How to use regular expressions do reverse search?
Asked Answered
T

4

16

For example:
My string is: 123456789 nn nn oo nn nn mlm nn203.
My target is: nn.

Then, I match string from the end to the beginning and return the first match result and its postion.
In this examlpe, the result is nn start in [-5] end in [-3].
I wrote the simple funcitonto do this process, but how to use regular expressions to do this job?

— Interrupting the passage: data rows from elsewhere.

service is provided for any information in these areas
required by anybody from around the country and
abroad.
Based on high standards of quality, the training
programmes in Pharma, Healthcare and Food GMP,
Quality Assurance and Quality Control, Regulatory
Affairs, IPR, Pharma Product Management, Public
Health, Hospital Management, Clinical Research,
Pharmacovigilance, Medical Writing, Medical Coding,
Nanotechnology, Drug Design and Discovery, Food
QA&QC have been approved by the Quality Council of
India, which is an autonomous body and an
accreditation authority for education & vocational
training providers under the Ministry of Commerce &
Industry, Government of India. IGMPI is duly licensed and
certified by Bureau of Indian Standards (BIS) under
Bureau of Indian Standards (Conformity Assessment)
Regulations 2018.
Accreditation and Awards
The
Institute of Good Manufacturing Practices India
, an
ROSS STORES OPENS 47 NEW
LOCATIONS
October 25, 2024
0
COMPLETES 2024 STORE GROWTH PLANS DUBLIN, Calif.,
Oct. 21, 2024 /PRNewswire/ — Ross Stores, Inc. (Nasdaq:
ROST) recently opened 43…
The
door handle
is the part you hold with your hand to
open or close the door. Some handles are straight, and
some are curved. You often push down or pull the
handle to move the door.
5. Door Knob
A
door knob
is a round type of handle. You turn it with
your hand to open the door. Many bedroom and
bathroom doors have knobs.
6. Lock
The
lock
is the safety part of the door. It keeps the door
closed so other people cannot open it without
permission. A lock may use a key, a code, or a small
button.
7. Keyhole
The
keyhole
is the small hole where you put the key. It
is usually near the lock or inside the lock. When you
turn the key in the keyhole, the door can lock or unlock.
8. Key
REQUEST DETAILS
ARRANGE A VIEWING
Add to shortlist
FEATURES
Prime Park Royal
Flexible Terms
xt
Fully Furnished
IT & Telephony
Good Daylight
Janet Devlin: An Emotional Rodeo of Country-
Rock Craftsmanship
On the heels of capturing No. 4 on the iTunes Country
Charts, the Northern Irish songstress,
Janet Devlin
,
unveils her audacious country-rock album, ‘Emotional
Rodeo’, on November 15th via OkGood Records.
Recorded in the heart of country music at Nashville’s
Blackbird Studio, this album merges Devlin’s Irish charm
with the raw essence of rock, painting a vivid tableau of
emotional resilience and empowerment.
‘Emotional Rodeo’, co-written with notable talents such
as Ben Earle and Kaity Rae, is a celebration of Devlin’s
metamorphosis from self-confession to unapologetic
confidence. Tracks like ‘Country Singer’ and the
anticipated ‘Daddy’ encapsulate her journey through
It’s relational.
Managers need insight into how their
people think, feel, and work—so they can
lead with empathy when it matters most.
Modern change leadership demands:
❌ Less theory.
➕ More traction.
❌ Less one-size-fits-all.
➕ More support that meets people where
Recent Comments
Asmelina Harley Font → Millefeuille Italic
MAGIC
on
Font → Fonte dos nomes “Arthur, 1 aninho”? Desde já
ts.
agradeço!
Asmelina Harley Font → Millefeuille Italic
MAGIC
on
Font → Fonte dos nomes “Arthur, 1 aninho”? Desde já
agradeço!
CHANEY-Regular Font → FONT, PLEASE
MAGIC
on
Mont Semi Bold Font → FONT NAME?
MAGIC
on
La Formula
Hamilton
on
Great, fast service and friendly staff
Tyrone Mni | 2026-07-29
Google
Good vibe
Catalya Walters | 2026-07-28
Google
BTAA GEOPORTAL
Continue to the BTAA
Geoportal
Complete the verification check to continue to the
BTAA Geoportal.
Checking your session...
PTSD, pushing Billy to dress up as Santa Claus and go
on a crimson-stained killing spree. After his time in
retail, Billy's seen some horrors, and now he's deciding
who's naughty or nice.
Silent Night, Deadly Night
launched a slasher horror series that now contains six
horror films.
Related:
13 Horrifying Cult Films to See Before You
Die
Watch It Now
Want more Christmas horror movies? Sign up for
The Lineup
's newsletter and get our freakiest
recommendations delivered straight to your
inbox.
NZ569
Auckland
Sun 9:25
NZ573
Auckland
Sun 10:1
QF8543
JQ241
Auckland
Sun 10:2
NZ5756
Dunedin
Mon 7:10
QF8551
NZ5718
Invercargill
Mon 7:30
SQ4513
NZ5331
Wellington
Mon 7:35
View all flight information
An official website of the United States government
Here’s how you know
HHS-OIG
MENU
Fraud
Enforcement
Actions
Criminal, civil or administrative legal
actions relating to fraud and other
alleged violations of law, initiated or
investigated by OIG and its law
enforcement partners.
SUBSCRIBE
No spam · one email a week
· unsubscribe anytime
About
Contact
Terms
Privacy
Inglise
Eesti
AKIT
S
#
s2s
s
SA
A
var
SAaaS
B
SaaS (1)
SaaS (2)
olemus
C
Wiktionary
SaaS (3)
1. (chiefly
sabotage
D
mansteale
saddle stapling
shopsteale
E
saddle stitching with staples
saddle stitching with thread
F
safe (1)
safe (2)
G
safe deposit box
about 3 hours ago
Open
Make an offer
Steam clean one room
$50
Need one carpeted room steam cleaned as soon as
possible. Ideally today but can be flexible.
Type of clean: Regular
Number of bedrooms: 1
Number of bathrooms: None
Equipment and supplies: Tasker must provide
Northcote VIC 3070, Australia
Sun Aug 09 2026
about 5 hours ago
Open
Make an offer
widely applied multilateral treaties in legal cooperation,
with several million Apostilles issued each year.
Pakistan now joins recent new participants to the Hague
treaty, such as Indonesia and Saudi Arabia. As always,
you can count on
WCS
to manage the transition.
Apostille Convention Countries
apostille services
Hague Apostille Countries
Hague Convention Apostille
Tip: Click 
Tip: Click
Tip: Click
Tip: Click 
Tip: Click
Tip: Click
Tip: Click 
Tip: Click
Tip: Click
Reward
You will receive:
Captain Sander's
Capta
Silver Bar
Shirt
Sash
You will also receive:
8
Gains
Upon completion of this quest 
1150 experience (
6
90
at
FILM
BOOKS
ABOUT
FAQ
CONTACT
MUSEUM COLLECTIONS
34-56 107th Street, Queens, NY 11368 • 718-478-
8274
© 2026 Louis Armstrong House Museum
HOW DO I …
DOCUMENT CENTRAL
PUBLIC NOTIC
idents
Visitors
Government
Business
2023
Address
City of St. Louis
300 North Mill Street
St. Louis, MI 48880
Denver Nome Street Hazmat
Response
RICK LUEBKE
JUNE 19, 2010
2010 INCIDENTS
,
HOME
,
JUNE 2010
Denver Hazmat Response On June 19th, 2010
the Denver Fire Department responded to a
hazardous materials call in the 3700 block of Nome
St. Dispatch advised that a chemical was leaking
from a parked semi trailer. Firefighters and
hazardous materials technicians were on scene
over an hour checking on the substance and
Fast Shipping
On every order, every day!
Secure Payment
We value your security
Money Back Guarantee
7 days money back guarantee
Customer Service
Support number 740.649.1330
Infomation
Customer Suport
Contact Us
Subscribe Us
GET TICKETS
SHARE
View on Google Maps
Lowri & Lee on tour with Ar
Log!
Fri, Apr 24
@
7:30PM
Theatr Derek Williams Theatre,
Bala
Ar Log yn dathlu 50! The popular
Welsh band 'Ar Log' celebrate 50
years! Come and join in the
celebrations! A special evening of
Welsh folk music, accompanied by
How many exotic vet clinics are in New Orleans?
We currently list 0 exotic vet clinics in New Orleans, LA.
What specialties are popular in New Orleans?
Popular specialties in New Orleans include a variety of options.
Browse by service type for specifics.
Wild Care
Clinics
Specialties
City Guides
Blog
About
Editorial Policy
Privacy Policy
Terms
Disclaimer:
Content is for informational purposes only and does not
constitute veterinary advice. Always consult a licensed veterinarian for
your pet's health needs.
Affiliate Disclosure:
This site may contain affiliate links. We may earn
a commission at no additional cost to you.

Tenerife answered 12/5, 2013 at 17:13 Comment(1)
Hm, if the search term was 'na', would you like it to match forward or reverse in the string (ie match man or name)?Anjanette
L
22

For the string itself, just do a findall and use the last one:

import re

st='123456 nn1 nn2 nn3 nn4 mlm nn5 mlm'
 
print(re.findall(r'(nn\d+)',st)[-1])

Prints nn5

You can also do the same thing using finditer which makes it easier finding the relevant indexes:

print([(m.group(),m.start(),m.end()) for m in re.finditer(r'(nn\d+)',st)][-1])

Prints ('nn5', 27, 30)


If you have a lot of matches and you only want the last, sometimes it makes sense to simply reverse the string and pattern:

m=re.search(r'(\d+nn)',st[::-1])
offset=m.start(1)
print(st[-m.start(1)-len(m.group(1)):-m.start(1)])

Or, modify your pattern into something that only the last match could possible satisfy:

# since fixed width, you can use a lookbehind:
m=re.search(r'(...(?<=nn\d)(?!.*nn\d))',st)
if m: print(m.group(1))

Or, take advantage of the greediness of .* which will always return the last of multiple matches:

# .* will skip to the last match of nn\d
m=re.search(r'.*(nn\d)', st)
if m: print(m.group(1))

Any of those prints nn5

Lamarckism answered 12/5, 2013 at 17:35 Comment(3)
Here's something similar to your code that many might consider more readable: pastebin.com/J7SsXjsS (Note that search does exist after the loop is finished.)Queridas
In that link I gave, you'll get an error if you don't get any results, though (so be sure to handle it).Queridas
reversing the string was the idea I neededErythritol
P
7

First, if you're not looking for a regular expression, string.rfind is a lot easier to get right.

You can use a regular expression by using a negative lookahead, see the documentation of re:

import re
s = "123456789 nn nn oo nn nn mlm nn203"
match = re.search("(nn)(?!.*nn.*)", s)

# for your negative numbers:
print (match.start()-len(s), match.end()-len(s))
# (-5, -3)
Philologian answered 12/5, 2013 at 17:24 Comment(1)
I'd recommend the use of re.DOTALL flag here, as . (dot character), by default, doesn't include newline characters.Merrygoround
S
5

Idea:

  • find reversed regexp (in your case irrelevant) in reversed string
  • resulting indexes convert to negative numbers + switch start<->end

Example:

>>> import re
>>> s = "123456789 nn nn oo nn nn mlm nn203"
>>> m = re.search("(nn)", s[::-1])
>>> -m.end(), -m.start()
(-5, -3)
Selle answered 12/5, 2013 at 18:12 Comment(0)
M
0

In Python the answer is rfind it works not only on strings, but on bytes too!

Regexp has also two special symbols: ^ and $.

 tx = "hello .... ok"

 # ^ forces the search from beginning
 /^.*[o].*/   will find in hello

 # $ forces the search at the END 
 /.*[o].*$/   will match from ok

Hope it helps!

Mord answered 15/5 at 18:46 Comment(0)

© 2022 - 2024 — McMap. All rights reserved.